So many of you ask me, "Can I do it?" You are referring to rowing in college. I actually think the correct question is "Do you WANT to do it?" There is absolutely a rowing program for everyone out there - no matter your size or your speed. What is common among all teams is that it will require you to dedicate time to the sport. How much time may vary widely depending on the program you select. Our first article details a Day in the Life of a College Rower.
After interviewing our first several college athletes, 100% of them row in the morning during the 20-Hour Season. Alarms go off between 4:50-5:30am five days a week and they all also practice on Saturdays (usually that alarm goes off around 7 or 7:30am). If you are not a morning person or can't possibly imagine getting up that early, you may want to think about this and find out if the programs you are looking at practice in the morning. I can't tell you, that you do get used to it, but you will have nights/mornings that test you.
All of the athletes also practice in the afternoon - some of them practice every day in the afternoon and some practice three times a week in the afternoon. Every athlete also described optional practices during the week or even on the weekends. Some athletes have a lifting practice right after a morning row and some have it in the afternoon in conjunction with an erg practice. Every athlete is rowing at least 6 times a week and erging at least 2 times a week during the 20-hour season. Some of those ergs may be on-your-own workouts or Captains' Practices.
Athletes are taking most of their classes in between the morning practice and the afternoon practice and some even reported finishing some homework during that time. Nearly every athlete commented on the immense time commitment and the need to balance your workload and execute time management skills. And although challenging, some reported that the required structure was resulting in greater efficiency and sometimes grades.

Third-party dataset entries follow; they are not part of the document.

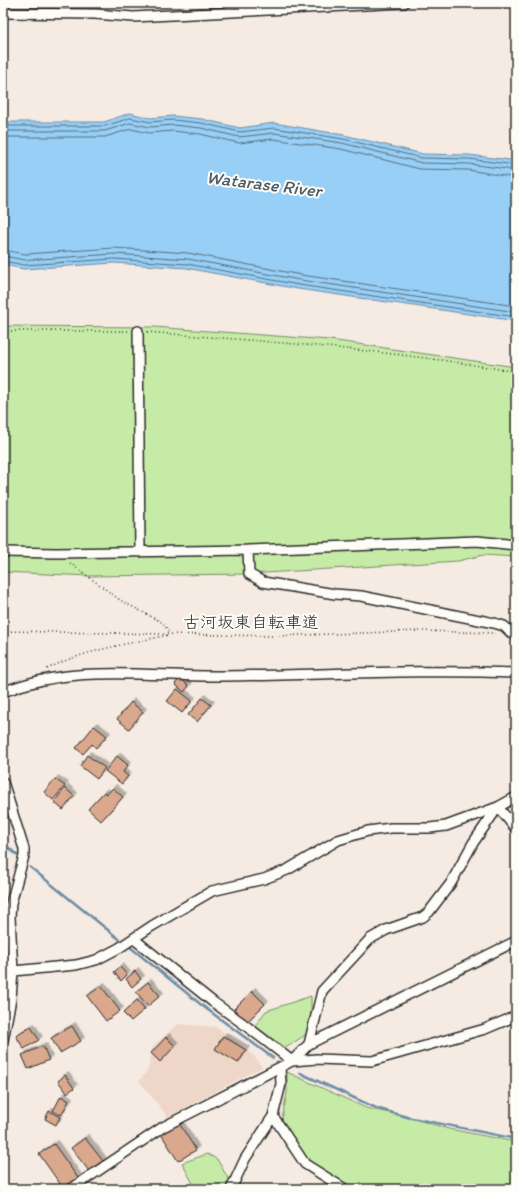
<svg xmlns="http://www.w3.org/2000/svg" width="519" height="1192" viewBox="0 0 519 1192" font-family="Itim,'Klee One',sans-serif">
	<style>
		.built { fill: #eed7c8 }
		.green { fill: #c5eba6; stroke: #788b68 }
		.water { fill: #97cff6; stroke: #6c8da5 }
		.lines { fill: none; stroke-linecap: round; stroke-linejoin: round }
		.shore { stroke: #566d7c; stroke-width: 1 }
		.stream { stroke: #6c8da5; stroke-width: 2.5 }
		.building { fill: #daa88d; stroke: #2b2b2b; filter: url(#shadow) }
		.minor-casing { stroke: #2b2b2b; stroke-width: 12 }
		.path { stroke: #2b2b2b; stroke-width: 1.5; stroke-dasharray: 1 3; stroke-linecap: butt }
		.minor { stroke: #fdfcf7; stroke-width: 9 }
		.labels { text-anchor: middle; stroke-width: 4; stroke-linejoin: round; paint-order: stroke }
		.street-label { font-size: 17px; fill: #2b2b2b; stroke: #fdfcf7 }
		.water-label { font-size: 18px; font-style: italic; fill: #4b5c68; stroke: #fdfcf7 }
	</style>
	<defs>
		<filter id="shadow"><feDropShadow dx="3.5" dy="-3.5" stdDeviation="0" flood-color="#0004"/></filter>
	</defs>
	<rect width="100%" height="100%" fill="#f6ebe2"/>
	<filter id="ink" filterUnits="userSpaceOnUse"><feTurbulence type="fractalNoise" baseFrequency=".025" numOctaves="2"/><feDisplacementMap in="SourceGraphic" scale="8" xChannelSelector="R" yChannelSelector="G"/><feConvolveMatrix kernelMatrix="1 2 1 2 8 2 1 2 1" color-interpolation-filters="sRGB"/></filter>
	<g filter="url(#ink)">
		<!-- built -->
		<path class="built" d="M178,1024L217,1027L254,1056L262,1067L168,1117L139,1081L148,1069L153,1046Z"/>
		<!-- green -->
		<path class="green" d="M3,326L154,327L330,340L516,367V557L483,555L458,561L249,574L89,576L3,572Z
			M311,996V1020L308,1033L284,1049L254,1027L266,1011Z
			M287,1072L366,1108L404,1116L449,1129L516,1142V1189H354L327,1174L306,1158L282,1119L287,1092Z
			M207,1154L217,1159L234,1189H196L182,1163Z"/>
		<!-- water -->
		<path class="water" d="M130,113L150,118L173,116L202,119L240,128L274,123L344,135L423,154L469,155L510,160L516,164V321L298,289L186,268L114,263L24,269L3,265V122H104Z"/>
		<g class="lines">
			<!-- shore -->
			<path class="shore" d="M3,126H105L130,118L150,122L173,120L201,123L240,132L274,128L343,139L422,158L469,159L508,164L516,167
				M3,131H105L130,123L150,127L173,125L201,128L239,137L274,133L342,143L422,163L469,164L507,169L516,172
				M3,137H105L131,129L149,133L173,131L200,134L239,143L273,139L341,149L420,169L468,170L516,178
				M3,250L25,254L114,248L188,253L301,275L516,306
				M3,256L25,260L114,254L188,259L300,280L516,312
				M3,261L24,265L114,259L187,264L299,285L516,317"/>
			<!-- stream -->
			<path class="stream" d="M3,843L17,855
				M30,867L119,939
				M130,947L204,1007L273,1058
				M300,1073L376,1108L407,1117L516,1139"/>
		</g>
		<!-- building -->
		<path class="building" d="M180,678L189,686L184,692L175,684Z
			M177,689L192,701L182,713L167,701Z
			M202,698L211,705L197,722L188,715Z
			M131,702L143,712L129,729L117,719Z
			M94,726L107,736L96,748L92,744L83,754L76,748Z
			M87,755L105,768L97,779L80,766Z
			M117,756L128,765L123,772L128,776L122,784L105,771Z
			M55,779L65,786L53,800L44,792Z
			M65,788L74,796L63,810L54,802Z
			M113,788L123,797L101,821L88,809L104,792L107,794Z
			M120,967L127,975L121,981L114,972Z
			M135,971L141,979L132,987L126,979Z
			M148,982L160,996L148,1006L136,992Z
			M101,986L120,1011L106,1021L87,996Z
			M252,991L265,1004L247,1022L234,1009Z
			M137,1000L145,1009L131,1021L123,1013Z
			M72,1026L81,1041L60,1053L51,1038Z
			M31,1027L39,1040L24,1049L16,1036Z
			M223,1036L246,1050L238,1063L215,1049Z
			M166,1037L175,1046L160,1062L151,1053Z
			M43,1046L49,1060L28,1069L22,1055Z
			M65,1075L74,1088L67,1093L58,1081Z
			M61,1096L69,1101L61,1115L53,1111Z
			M49,1111L60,1117L56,1125L45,1119Z
			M179,1123L196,1150L178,1161L161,1134Z
			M85,1138L103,1161L89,1171L71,1148Z
			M54,1144L78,1178L63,1188L39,1154Z"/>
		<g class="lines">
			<defs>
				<path id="minor" d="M3,13L95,14L133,17L404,3
					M138,331L140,552
					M248,550L249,574L263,582L335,594L361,596L494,623L504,626L511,633H516
					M3,552L56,553L248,550L477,541L516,545
					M3,692C75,663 147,677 222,676C320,675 418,669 516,673
					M3,782L24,849V856L11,903L10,917L13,971L11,999L3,1040
					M498,807L516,829
					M134,939L213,1002L245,1025L292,1061L309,1044L516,941
					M3,972L76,965L96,960L119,948L152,926L212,891L264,879L287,870L338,840L368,831L391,828H430L446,826L498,807L516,797
					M309,1044L322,991L370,939L386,930L423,917L429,912L451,883L473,843L498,807
					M280,1067L281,1084L273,1116L305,1164L345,1189
					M71,1189L163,1127L292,1061L317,1059L372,1061L485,1029L516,1016
					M231,1189L245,1159L273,1116"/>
			</defs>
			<!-- minor casing -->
			<use href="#minor" class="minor-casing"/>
			<!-- path -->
			<path class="path" d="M3,331H129
				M147,332C270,342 394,350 516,372
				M70,563L120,600L163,623L170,634
				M3,631L273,636L422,631L495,633
				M47,669C84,650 128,644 168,635"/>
			<!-- minor -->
			<use href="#minor" class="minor"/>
		</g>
	</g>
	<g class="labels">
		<!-- street labels -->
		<g class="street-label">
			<text x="251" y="628">古河坂東自転車道</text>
		</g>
		<!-- water labels -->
		<g class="water-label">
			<text transform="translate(264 184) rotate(7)" y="6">Watarase River</text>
		</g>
	</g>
	<!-- margin -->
	<rect width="519" height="1192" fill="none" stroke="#fdfcf7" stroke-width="16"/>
	<rect x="8" y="8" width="503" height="1176" fill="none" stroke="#2b2b2b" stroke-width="1.5" filter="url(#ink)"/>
</svg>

Athletes reported trying to get to bed by 10pm each night. Depending on your school, you may have to make special arrangements (study groups, office hours etc) to meet that bedtime. In the "off-season" for rowing the practices are optional and athletes are indoors erging and strength training. This often coincides with exams and most athletes are off the water from late November until early February unless their water is frozen... then you are off the water until it melts. Most teams take a spring/winter training trip in the second semester to get some water time.
I have heard several college coaches say something to the effect of: "There's academics, rowing and a social life. You can pick two." I actually think that is a fairly accurate statement. You can of course, have some amount of a social life, but the stereotypical party-social life that is portrayed in most TV shows is definitely not the life of a collegiate rower. Although these athletes described a strict and regimented schedule they all talked about the relationships they have made with their teammates and the satisfaction and fulfillment they find being a Varsity Athlete.
So the question isn't "Can you do it?" It's "Do YOU want to do it?"
Our College Rowing Series is based off interviews with several athletes currently rowing in college. We are not permitted to tell you who or where they are rowing, but all the athletes are rowing at DI or DIII programs across the United States.